The psalmist of psalm 48 asks those with him to look at the
Temple, to lovingly examine its every detail, and to understand that when one
gazes at the Temple in this manner one is “seeing Yhwh”. For him, it is not that
the Temple represents Yhwh or that the Temple is a metaphor for Yhwh and his
glory. Instead, it is that when one looks at the Temple one is looking at Yhwh.
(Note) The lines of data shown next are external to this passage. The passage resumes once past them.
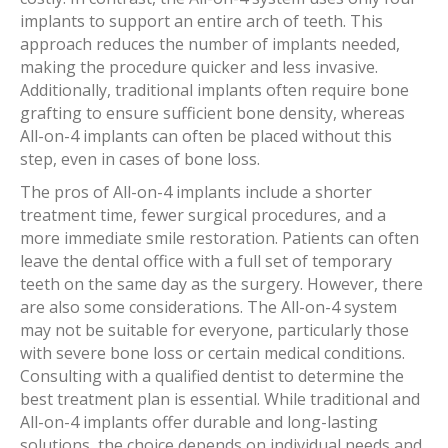
implants to support an entire arch of teeth. This
approach reduces the number of implants needed,
making the procedure quicker and less invasive.
Additionally, traditional implants often require bone
grafting to ensure sufficient bone density, whereas
All-on-4 implants can often be placed without this
step, even in cases of bone loss.
The pros of All-on-4 implants include a shorter
treatment time, fewer surgical procedures, and a
more immediate smile restoration. Patients can often
leave the dental office with a full set of temporary
teeth on the same day as the surgery. However, there
are also some considerations. The All-on-4 system
may not be suitable for everyone, particularly those
with severe bone loss or certain medical conditions.
Consulting with a qualified dentist to determine the
best treatment plan is essential. While traditional and
All-on-4 implants offer durable and long-lasting
solutions, the choice depends on individual needs and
He has become incarnate in some fashion, truly, within the stones and structure
of the Temple. It is a deeply significant point. The Presence has stitched
itself into the stones.
In this psalm we see something similar but now the psalmist
sees Yhwh as stitched into Israel. Instead of the Temple or the sanctuary, the
people themselves have, Moses-like, become irradiated with Yhwh’s glory to such
an extent that they partake in his staggering and tremendous authority. The
cosmos looks upon them the same way the psalmist of Psalm 48 directs us to look
at the Temple—it sees Yhwh-in-Israel.
Israel and the Temple—they are rungs on the ladder toward
Incarnation, when the Word becomes flesh. In Jesus we are given the “point of the
story”. The Temple could have the Presence taken from it. The People could be in
danger as well. As much as Yhwh identified with either the Temple or the
People, they could, for that very reason, also become objects of a curse, of
abandonment. That does not mean that Yhwh’s covenant with them was abrogated or
done away with—they were under a curse precisely because that is what the
covenant calls for. What it does mean, though, is that they were never perfect
vessels because they did not maintain the Presence in perpetuity. In Jesus,
though, we see a life that maintains the Presence to the end. He becomes the
perfect Israel (as in this psalm) and the perfect Temple (as in Psalm 48). And,
because he does so he becomes the one into whom the Cosmos is baptized. The
Cosmos and the Bride now have a vessel into which they can be grafted that will
be for them what we see in this psalm—a deified humanity that is a perfect
image of God to the Cosmos. God became man, so that man might become God. And,
in so far as the Cosmos and the Bride live “in Christ”, they also die, not into
Death, but “into Christ”. But that is for another reflection. The point here is
that in Christ we see the fulfilment of this Psalm—the perfect and perpetual
deified humanity. Jesus is the Chariot Throne. He is the “son called out of
Egypt” called to “the sanctuary” and called to his Father’s “royal dominion”.
That is what the gospels, Paul and Revelation all describe. And in Acts (and
Paul) we see what it is like for this ‘new Israel’ to be baptized into this
Presence Throne—it is to become a “royal priesthood”.